Fujii & Tamura Ain’t Playing Together!

Pentas cover

PENTAS / FUJII: Not Together. Wind Chili. Rising. Circle. TAMURA: Pentas. Itsumo Itsumo. Stillness. Renovation / Natsuki Tamura, tpt; Satoko Fujii, pno / Not Two MW999-2

Satoko Fujii is clearly the most adventurous of free jazz pianists. Some of her experiments in sound I find interesting and valid, and some I don’t. This one lies somewhere in between.

The very first track, Not Together, is a perfect example. The idea behind this is that the piano and the trumpet should never play on the same beat at the same time, and by golly, they don’t. Both employ a staccato style to their respective instruments in addition to her normal atonality; it almost sounds as if shards of notes are dropping from each instrument to create a sort of sideways polyphonic web of sound, and Fujii continues this into her solo. It’s an interesting bit of musical anarchy, however, which I found interesting.

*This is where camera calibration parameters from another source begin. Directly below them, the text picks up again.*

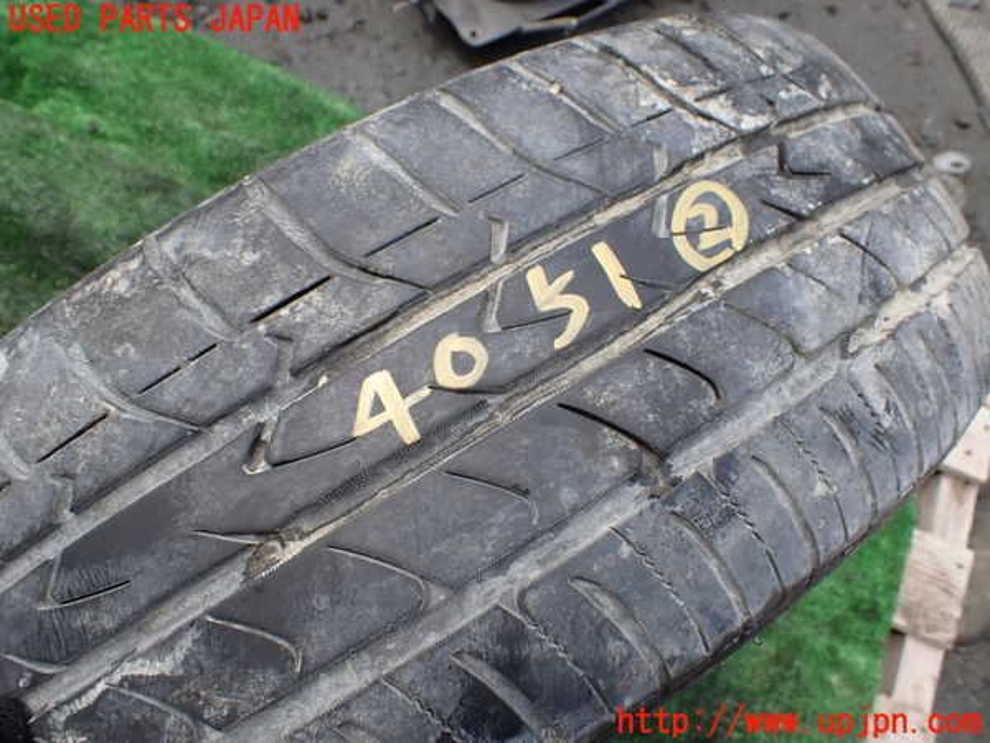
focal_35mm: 30
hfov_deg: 60.0
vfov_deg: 46.8
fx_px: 858
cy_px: 372
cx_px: 495
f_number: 3.2
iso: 100
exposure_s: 1/400
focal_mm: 5.4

Up next is Pentas, which begins with Fujii sprinkling a few notes here and there while Tamura plays somewhat lyrical lines. The pianist then follows his lead with some semi-lyrical playing, and they go back and forth like this through the rest of the track, with both players becoming more and more atonal as the music continues. Interestingly, considering that this piece was composed by Tamura, Fujii is again the only one to take a solo. When Tamura plays, Fujii is still playing behind him. Women’s lib, I suppose!

Wind Chili opens with some lovely pentatonic arpeggios by the pianist, with the trumpeter playing his own somewhat lyrical line against it. Yet the harmonic dissonance remains throughout, and the trumpet eventually moves into fast, wild passages up and down the horn. It ends on an unresolved chord.

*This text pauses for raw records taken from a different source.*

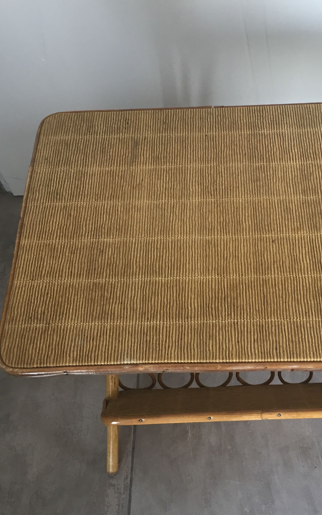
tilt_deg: -56.8
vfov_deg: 51.5
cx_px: 216
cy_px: 273
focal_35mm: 38
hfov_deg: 33.3
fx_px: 534
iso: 100
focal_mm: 4.15
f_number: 2.2
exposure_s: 1/33
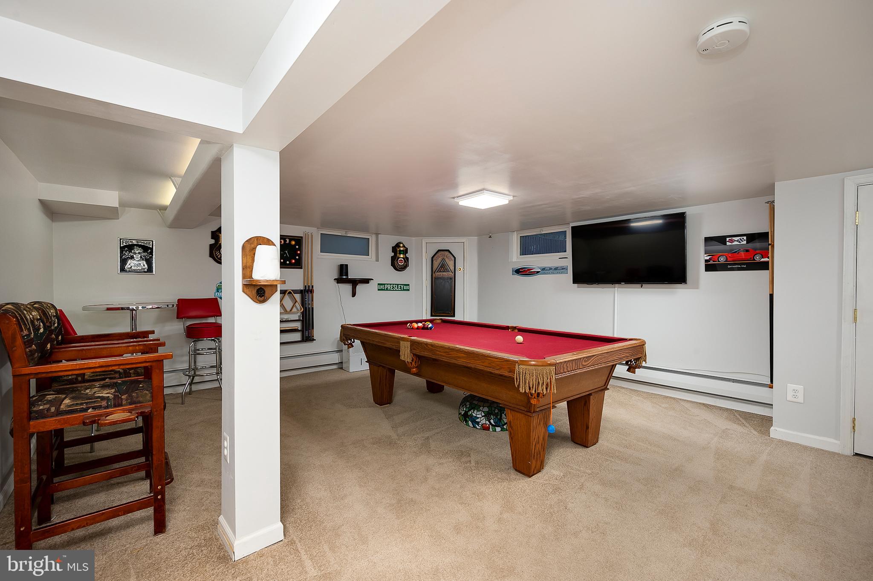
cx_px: 436
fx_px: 376
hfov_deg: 98.6
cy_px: 290
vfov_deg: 75.5
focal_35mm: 16
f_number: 9
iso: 320
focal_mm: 15.5
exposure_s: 1/1.67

In Pentas, Tamura plays the same note over and over using a plunger mute as the pianist wends her way around him. Eventually, Fujii goes a bit berserk, prodding the trumpet into joining her, which he does but apparently not being able to find his way into her sound world. Stillness opens with a strange, low sound—the trumpet playing softly in its lowest range?—followed by piano chords, resolutely in D major as the trumpet plays a short series of four notes, repeated. The pianist then plays her own series of isolated notes. The piano gets deeper and stranger-sounding as the trumpet plays a series of figures in and out of the tonality.

Rising opens with Fujii playing the inside strings of the piano in a slow, mysterious series of notes, followed by Tamura playing distorted quarter-tones on his. Eventually, by the 3:15 mark, some semblance (but only a semblance) of harmonic unity enters the piece. The music becomes busier and busier (mostly in the piano part) around 5:14 before settling back down again, yet wilder and more outside towards the end.

I couldn’t make heads or tails out of Renovation, which opens with Fujii playing unison Ds three octaves apart as Tamura noodles away. The music then becomes faster, busier, and more atonal for a spell before returning to the weird opening.

This series of strange dialogues continues apace, although Circle was more lyrical (and a bit more tonal) than many of the other pieces. Some of this album I liked; some of it just confused me, not because I couldn’t understand what they were doing so much as I couldn’t figure out why they were doing it. Bottom line, musical sense and nonsense operate side by side in this very odd album. Worth hearing for the good tracks, however.